书城公版Anomalies and Curiosities of Medicine
33139200000255

第255章

"Many injuries to the brain from bullets of moderate size and low velocity do not cause more than a temporary loss of consciousness, and the subjects are seen by the surgeon, after the lapse of half an hour or more, apparently sound of mind.

These are the cases in which the ball has lost its momentum in passing through the skull, and has consequently done little damage to the brain-substance, excepting to make a passage for itself for a short distance into the brain. It is apparently well established that, in the case of the rifle-bullet of high velocity, and especially if fired from the modern military weapons using nitro-powders, and giving an enormous initial velocity to the bullet, the transmission of the force from the displaced particles of brain (and this rule applies to any other of the soft organs as well) to the adjacent parts is such as to disorganize much of the tissue surrounding the original track of the missile. Under these circumstances a much slighter wound would be necessary to produce unconsciousness or death than in the case of a bullet of low velocity, especially if it were light in weight. Thus I have recorded elsewhere an instance of instant death in a grizzly bear, an animal certainly as tenacious of life as any we have, from a mere furrow, less than a quarter of an inch in depth, through the cortex of the brain, without injury of the skull excepting the removal of the bone necessary for the production of this furrow. The jar to the brain from a bullet of great velocity, as in this case, was alone sufficient to injure the organ irreparably. In a similar manner I have known a deer to be killed by the impact of a heavy rifle-ball against one horn, although there was no evidence of fracture of the skull. On the other hand, game animals often escape after such injuries not directly involving the brain, although temporarily rendered unconscious, as I have observed in several instances, the diagnosis undoubtedly being concussion of the brain.

"Slight injury to the brain, and especially if it be unilateral, then, may not produce unconsciousness. It is not very uncommon for a missile from a heavy weapon to strike the skull, and be deflected without the production of such a state. Near the town in which I formerly practiced, the town-marshal shot at a negro, who resisted arrest, at a distance of only a few feet, with a 44-caliber revolver, striking the culprit on the side of the head.

The wound showed that the ball struck the skull and plowed along under the scalp for several inches before emerging, but it did not even knock the negro down, and no unconsciousness followed later. I once examined an express-messenger who had been shot in the occipital region by a weapon of similar size, while seated at his desk in the car. The blow was a very glancing one and did not produce unconsciousness, and probably, as in the case of the negro, because it did not strike with sufficient directness."Head Injuries with Loss of Cerebral Substance.--The brain and its membranes may be severely wounded, portions of the cranium or cerebral substance destroyed or lost, and yet recovery ensue.
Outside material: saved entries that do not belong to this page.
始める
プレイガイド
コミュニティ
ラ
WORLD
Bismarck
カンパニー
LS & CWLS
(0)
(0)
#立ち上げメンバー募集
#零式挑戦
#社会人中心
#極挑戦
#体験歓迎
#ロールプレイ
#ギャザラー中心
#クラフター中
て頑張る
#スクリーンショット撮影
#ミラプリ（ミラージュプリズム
Possibly the most noted injury of this class was that reported by Harlow and commonly known as "Bigelow's Case" or the "American Crow-bar Case." Phineas P. Gage, aged twenty-five, a foreman on the Rutland and Burlington Railroad, was employed September 13, 1847, in charging a hole with powder preparatory to blasting. Apremature explosion drove a tamping-iron, three feet seven inches long, 1 1/4 inches in diameter, weighing 13 1/4 pounds, completely through the man's head. The iron was round and comparatively smooth; the pointed end entered first. The iron struck against the left side of the face, immediately anterior to the inferior maxillary and passed under the zygomatic arch, fracturing portions of the spheroid bone and the floor of the left orbit; it then passed through the left anterior lobe of the cerebrum, and, in the median line, made its exit at the junction of the coronal and sagittal sutures, lacerating the longitudinal sinus, fracturing the parietal and frontal bones, and breaking up considerable of the brain; the globe of the left eye protruded nearly one-half of its diameter. The patient was thrown backward and gave a few convulsive movements of the extremities. He was taken to a hotel 3/4 mile distant, and during the transportation seemed slightly dazed, but not at all unconscious. Upon arriving at the hotel he dismounted from the conveyance, and without assistance walked up a long flight of stairs to the hall where his wound was to be dressed. Harlow saw him at about six o'clock in the evening, and from his condition could hardly credit the story of his injury, although his person and his bed were drenched with blood. His scalp was shaved, the coagula and debris removed, and among other portions of bone was a piece of the anterior superior angle of each parietal bone and a semicircular piece of the frontal bone, leaving an opening 3 1/2 inches in diameter. At 10 P.M. on the day of the injury Gage was perfectly rational and asked about his work and after his friends. After a while delirium set in for a few days, and on the eleventh day he lost the vision in the left eye. His convalescence was rapid and uneventful. It was said that he discharged pieces of bone and cerebral substance from his mouth for a few days. The iron when found was smeared with blood and cerebral substance.